Healthy Girls Save the World visit BeAM

Girls from Healthy Girls Save the World at their recent visit to BeAM
Girls from Healthy Girls Save the World at their recent visit to BeAM. The girls spent time with us learning how to create molds, using Alginate. (photos by Lars Sahl)

Recently, BeAM at Murray Hall welcomed two groups of girls from Healthy Girls Save the World (HGSW). This organization focuses on inspiring girls to be joyful, healthy and confident using a fun, experience-based curriculum, which partners with universities and colleges to promote health and women’s empowerment. HGSW mobilizes university students to take resources available to them on a college campus and transform them into programming for girls in the surrounding community.

The girls spent time with us learning how to create molds, using Alginate, into which they put fingers or hands, creating a mold as the compound hardened. Having created the mold, the girls then had the staff pour resin into it, which after setting and removal of the mold, created a perfect replica of the fingers they had stuck in the original mold material.

HGSW believe that every girl deserves a positive space in her community where she is encouraged to learn what it means to be healthy on the inside and out, as well as given the resources to do so. The HGSW team works to organize low-cost events on the UNC Chapel Hill campus that foster the development of healthy habits related to proper nutrition, physical activity, and overall healthy lifestyles for girls.

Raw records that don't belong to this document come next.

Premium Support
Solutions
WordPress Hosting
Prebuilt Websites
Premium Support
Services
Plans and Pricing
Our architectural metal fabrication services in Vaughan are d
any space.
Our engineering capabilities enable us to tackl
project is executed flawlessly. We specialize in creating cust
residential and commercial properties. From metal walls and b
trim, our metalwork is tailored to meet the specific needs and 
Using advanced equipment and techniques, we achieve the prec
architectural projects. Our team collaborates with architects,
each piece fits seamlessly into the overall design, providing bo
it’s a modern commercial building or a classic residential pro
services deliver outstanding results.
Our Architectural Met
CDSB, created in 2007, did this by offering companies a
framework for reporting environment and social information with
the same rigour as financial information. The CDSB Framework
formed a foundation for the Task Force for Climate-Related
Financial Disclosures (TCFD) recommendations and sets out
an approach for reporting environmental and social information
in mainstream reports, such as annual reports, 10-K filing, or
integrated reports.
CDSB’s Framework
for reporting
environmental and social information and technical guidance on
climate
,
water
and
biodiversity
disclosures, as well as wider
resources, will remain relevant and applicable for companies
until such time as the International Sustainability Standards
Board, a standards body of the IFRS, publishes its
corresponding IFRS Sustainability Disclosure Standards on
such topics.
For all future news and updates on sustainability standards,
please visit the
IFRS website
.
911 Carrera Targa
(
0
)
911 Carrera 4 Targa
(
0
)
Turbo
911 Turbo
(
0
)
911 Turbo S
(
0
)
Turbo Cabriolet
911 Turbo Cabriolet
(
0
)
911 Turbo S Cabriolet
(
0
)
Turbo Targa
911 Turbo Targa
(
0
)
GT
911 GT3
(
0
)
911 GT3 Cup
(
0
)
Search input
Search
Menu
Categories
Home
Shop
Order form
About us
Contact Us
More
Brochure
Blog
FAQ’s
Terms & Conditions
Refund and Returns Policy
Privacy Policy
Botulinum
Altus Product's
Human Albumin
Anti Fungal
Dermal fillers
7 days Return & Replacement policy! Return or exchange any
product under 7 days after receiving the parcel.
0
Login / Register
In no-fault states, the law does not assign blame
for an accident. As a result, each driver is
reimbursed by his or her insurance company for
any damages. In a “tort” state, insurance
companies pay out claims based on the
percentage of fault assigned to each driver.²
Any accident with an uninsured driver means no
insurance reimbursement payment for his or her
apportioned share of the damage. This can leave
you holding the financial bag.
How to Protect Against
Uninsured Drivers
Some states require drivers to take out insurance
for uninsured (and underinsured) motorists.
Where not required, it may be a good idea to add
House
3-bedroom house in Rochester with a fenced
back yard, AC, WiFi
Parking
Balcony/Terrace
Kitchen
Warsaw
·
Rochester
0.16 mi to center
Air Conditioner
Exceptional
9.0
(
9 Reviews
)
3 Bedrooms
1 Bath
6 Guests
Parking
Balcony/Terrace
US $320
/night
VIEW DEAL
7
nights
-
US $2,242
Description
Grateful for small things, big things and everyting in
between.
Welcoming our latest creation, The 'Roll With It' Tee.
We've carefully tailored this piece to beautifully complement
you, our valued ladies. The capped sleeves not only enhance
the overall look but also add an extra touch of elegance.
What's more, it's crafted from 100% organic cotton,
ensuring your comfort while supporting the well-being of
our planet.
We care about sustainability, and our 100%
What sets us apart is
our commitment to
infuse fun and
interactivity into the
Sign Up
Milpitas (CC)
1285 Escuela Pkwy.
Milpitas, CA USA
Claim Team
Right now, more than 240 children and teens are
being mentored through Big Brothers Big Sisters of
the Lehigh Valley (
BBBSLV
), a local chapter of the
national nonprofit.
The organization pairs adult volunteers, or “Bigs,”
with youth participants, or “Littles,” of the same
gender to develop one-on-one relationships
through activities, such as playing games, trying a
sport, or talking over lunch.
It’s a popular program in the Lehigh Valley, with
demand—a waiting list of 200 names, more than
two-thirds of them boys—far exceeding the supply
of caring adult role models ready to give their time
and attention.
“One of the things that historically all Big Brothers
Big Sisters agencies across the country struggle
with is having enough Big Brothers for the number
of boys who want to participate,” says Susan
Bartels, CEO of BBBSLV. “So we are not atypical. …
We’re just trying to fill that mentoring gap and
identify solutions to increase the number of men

Innovation and collaboration are the heartbeat of academic life on a college campus, and it is HGSW’s effort to maximize the potential of these forces that makes the organization distinctively sustainable. The successes of their past events have demonstrated that these invaluable resources are all readily available for the benefit of local girls at little to no cost, but require the creative organization and partnerships that HGSW continues to develop on a daily basis.

BeAM (Be a Maker) is a network of makerspaces at UNC, which encourages and supports the making of physical objects for education, research, entrepreneurship and recreation by students, faculty and staff.